- TEXT PASSAGE
☆ ☆ ☆ ☆ ☆ ☆ ☆

The Golden Rule with an emphasis on kindness.

ninjacolin's avatar

I’m on a @Hypocrisy_Central tip today.

I prescribe pretty heavily to Science. Which means, I follow moral ideas that seem to be tried and tested over time and which tend to produce predictably positive results after numerous trials.

For example: Not driving while drunk. Not being rude to servers. Smiling at people who make eye contact with me. Spending money wisely. etc etc.

There are so many ideas out there that have a long history of general success. I pretty much do whatever seems to make sense. And when I do something that doesn’t produce good results I use the process of elimination to move forward.

Really it means I end up listening to just about anyone’s advice and ideas, then evaluate them (amateurishly) for Scientific merit. Then it’s all trial and error from there, keep doing whatever seems to work.

Kardamom's avatar

The one that says “Don’t Be a Jerk.”

marinelife's avatar

I follow my own code.

glacial's avatar

I follow the Law of Kardamom.

augustlan's avatar

My own. I’d like to think that all of us (well, most of us) can figure out what is moral and what is not on our own. If you turn over your life to following some ‘official’ code, you probably run a larger risk of committing an immoral act. For instance, things that are legal (or that are okay according to the bible) are not necessarily moral.

glacial's avatar

@augustlan Exactly. And a shocking number of biblical rules (for example) run afoul of the Law of Kardamom.

Hypocrisy_Central's avatar

@Sunny2 The Golden Rule with an emphasis on kindness.
That Golden Rule is what in detail?

@ragingloli, @hearkat, @augustlan, @marinelife,
For the ”my own” group, you would have turned out exactly the same even if you were never corrected in any action by parents, grandparents, the law or school? You would have come to the conclusion you should not slap anyone who insulted you, beat up someone who stole from you, taken anything that was not yours, etc, had there not been a threat of punishment or anyone telling you that you should not do that?

@glacial And a shocking number of biblical rules.
Psst We are talking about morals completely apart from the Bible, religion, etc, just so you’d know.

augustlan's avatar

@Hypocrisy_Central You must not know my story…I am who I am in spite of the way I was raised, not because of it.

Hypocrisy_Central's avatar

@augustlan You must not know my story…I am who I am in spite of the way I was raised, not because of it.
I only know pieces that trickled out in past threads. However, you say you are who you are in spite of how you were raised. Let me ask you this way then, when you remember growing up, way back when, 6yr, 7yr, etc. Did you come up with the idea it was not right to steal from other kids, be stingy with your toys, not share sports equipment on the school yard, etc because you came to just not like it, or was any of it because if you hogged the balls or jump rope in school there was a negative reaction waiting for you by the school officials or when you got home? Even if there would have been did you keep doing those things knowing there was a punishment coming because you felt you had the right or deserved to do them?

☆ ☆ ☆ ☆ ☆ ☆ ☆

- GIVEN RECORDS
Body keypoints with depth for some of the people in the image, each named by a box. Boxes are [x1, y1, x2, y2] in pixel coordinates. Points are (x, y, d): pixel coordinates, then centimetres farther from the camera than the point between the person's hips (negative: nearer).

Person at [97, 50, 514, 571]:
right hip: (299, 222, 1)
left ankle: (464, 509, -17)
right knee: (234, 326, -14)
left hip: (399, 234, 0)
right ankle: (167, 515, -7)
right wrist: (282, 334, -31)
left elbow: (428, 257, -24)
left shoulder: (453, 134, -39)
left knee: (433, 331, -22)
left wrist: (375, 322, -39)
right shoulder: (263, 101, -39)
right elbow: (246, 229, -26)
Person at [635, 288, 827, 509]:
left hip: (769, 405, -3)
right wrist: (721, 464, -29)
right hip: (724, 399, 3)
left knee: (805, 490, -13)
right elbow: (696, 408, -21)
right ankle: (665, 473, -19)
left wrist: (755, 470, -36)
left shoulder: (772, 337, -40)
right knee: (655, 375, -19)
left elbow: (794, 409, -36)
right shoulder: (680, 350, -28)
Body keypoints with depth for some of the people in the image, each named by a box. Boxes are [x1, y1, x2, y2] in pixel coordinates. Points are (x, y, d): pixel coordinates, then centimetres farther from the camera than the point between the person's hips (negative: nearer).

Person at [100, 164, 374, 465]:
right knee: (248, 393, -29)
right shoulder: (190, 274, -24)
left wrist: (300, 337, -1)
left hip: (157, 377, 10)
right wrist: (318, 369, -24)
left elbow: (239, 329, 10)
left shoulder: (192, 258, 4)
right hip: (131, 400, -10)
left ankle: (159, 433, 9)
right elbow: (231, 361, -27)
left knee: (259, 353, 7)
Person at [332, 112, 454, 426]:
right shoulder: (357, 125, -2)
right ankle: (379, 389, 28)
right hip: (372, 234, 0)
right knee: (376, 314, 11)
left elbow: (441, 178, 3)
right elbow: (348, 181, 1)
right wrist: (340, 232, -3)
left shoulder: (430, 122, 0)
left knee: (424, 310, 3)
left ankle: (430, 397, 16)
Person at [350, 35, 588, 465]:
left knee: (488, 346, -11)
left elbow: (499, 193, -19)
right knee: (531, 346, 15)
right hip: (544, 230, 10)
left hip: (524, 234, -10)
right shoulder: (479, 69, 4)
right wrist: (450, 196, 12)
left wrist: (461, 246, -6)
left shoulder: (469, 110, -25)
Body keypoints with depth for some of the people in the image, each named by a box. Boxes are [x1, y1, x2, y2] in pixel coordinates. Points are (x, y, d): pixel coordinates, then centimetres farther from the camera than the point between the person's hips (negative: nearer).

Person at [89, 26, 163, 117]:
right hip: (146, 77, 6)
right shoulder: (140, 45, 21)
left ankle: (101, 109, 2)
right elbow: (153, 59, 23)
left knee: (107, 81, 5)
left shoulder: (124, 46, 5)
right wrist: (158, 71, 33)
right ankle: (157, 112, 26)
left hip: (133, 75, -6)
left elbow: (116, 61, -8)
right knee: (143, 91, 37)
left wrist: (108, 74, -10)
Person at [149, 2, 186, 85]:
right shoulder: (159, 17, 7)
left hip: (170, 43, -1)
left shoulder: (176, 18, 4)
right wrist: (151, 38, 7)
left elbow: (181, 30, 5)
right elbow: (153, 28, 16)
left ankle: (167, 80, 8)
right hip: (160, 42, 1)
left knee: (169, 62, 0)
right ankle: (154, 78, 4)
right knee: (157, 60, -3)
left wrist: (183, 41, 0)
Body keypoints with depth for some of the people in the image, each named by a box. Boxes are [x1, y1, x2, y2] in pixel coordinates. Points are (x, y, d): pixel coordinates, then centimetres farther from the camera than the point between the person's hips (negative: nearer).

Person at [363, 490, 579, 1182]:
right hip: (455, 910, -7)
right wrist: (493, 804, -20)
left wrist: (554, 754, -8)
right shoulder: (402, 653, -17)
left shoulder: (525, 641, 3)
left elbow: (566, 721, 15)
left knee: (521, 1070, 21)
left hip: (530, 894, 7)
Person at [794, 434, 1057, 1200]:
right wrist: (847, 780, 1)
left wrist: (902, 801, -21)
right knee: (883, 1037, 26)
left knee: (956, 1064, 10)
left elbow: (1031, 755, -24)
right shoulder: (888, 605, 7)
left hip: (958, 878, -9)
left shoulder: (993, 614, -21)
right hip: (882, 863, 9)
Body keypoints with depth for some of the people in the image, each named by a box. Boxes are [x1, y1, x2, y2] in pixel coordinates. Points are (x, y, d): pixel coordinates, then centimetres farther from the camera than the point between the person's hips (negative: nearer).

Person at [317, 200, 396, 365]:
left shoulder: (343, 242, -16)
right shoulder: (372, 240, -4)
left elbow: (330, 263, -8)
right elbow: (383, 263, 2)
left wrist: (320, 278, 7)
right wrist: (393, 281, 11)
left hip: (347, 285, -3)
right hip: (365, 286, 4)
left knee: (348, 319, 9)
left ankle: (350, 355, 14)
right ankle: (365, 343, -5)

☆ ☆ ☆ ☆ ☆ ☆ ☆

- PROBLEM SET
- a) Could you echo, word for word, everything in the forum thread on moral codes from "marinelife's avatar" down to "not necessarily moral."?
- b) Can you duplicate, unchanged, everything in the records from the line containing "right ankle: (665, 473, -19)" down to the line containing "right shoulder: (680, 350, -28)", both of those lines included and nothing else?
The forum thread and the records are separate, unrelated material.

- WRITTEN RESPONSES
- a)
marinelife's avatar

I follow my own code.

glacial's avatar

I follow the Law of Kardamom.

augustlan's avatar

My own. I’d like to think that all of us (well, most of us) can figure out what is moral and what is not on our own. If you turn over your life to following some ‘official’ code, you probably run a larger risk of committing an immoral act. For instance, things that are legal (or that are okay according to the bible) are not necessarily moral.

- b)
right ankle: (665, 473, -19)
left wrist: (755, 470, -36)
left shoulder: (772, 337, -40)
right knee: (655, 375, -19)
left elbow: (794, 409, -36)
right shoulder: (680, 350, -28)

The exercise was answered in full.